Praktisch bedeute das eine Einschränkung des Vorrangs erneuerbarer Energien. Wenn die Politik den geltenden Vorrang für erneuerbare Energien im Stromsektor konsequent durchhalte, erledigten sich Pläne für zusätzliche Kohlekraftwerke und Laufzeitverlängerungen fast von alleine.
Hybridkraftwerk in Brandenburg
(09. April 2009) Am 21. April 2009 wird der Grundstein des weltweit ersten industriellen Hybridkraftwerks mit einer Leistung von 500 MW im brandenburgischen Prenzlau gelegt.
Das Wasserstoff-Wind-Biogas-Hybridkraftwerk sei eines der fortschrittlichsten Energieprojekte der Welt, so das uckermärkische Windkraft- und Energieunternehmen Enertrag. Im Frühjahr 2010 soll das 21 Mio Euro teure Kraftwerk fertiggestellt sein.
Es setzt auf die Energieträger Wind und Biomasse und erzeugt neben Strom auch Wasserstoff. Letzterer kann entweder als Energiespeicher genutzt werden, der wieder zu Strom verbrannt wird, oder aber als Kraftstoff in neuartigen Wasserstoffmotoren oder Brennstoffzellen.

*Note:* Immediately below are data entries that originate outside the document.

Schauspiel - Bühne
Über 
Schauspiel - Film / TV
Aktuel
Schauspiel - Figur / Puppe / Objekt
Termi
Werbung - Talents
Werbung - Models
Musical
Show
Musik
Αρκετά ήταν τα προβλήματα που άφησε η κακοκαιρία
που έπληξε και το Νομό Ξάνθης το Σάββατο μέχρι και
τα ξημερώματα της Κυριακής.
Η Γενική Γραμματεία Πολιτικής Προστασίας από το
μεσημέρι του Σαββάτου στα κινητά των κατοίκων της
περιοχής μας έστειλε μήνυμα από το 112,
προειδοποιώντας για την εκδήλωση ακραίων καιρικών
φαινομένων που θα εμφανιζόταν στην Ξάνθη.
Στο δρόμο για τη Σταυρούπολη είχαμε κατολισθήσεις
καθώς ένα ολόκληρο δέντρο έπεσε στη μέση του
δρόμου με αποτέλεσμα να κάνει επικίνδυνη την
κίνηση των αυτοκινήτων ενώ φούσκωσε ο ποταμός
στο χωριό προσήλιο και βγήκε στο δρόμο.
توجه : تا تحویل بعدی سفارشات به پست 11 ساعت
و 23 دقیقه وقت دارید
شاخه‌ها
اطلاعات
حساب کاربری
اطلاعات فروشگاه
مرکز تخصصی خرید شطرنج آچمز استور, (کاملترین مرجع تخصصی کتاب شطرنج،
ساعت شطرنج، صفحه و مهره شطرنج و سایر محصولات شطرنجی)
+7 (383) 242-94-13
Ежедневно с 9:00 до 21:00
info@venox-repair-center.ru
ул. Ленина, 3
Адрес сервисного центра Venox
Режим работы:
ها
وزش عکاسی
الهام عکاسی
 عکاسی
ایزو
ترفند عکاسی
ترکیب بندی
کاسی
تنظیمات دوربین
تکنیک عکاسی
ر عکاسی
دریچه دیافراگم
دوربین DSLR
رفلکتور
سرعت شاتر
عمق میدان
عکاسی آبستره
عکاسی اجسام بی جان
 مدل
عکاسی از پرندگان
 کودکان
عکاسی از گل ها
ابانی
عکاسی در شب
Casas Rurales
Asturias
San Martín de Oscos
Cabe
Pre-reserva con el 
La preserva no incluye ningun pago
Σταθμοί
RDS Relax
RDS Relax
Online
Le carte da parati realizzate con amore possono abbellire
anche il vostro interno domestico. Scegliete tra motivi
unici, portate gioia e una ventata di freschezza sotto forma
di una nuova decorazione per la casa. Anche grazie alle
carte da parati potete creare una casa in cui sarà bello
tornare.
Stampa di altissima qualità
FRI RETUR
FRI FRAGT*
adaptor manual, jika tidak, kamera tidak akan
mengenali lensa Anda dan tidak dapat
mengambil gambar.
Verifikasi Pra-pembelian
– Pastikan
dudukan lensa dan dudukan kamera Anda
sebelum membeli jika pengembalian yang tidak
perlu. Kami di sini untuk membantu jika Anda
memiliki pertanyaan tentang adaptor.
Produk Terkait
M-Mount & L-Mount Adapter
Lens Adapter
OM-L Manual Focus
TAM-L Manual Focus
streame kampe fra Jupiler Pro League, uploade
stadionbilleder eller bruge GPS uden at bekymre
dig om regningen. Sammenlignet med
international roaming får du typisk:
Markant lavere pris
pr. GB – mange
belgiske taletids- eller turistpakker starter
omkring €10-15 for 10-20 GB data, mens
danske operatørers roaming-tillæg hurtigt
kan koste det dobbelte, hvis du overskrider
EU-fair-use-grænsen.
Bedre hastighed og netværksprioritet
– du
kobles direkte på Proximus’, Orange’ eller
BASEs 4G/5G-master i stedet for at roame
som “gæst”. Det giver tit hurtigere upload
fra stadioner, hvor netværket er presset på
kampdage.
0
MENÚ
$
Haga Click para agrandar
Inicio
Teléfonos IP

Hintergrund der Idee sind die ständigen Energieschwankungen, die bei der Erzeugung von Strom durch Windkraft entstehen. Bläst viel Wind, wird oft mehr Energie erzeugt, als benötigt wird.
Dieser überflüssige Strom wird genutzt, um in einem so genannten Elektrolyseur durch den chemischen Vorgang der Elektrolyse Wasserstoff herzustellen. Bläst zu wenig Wind, kommt die Biomasse ins Spiel.
Indem die Windkraftanlagen mit Biogasanlagen gekoppelt werden, kann ein ständiger Energiefluss gesichert werden. An Tagen, an denen kein Wind weht, kann so trotzdem Strom erzeugt werden.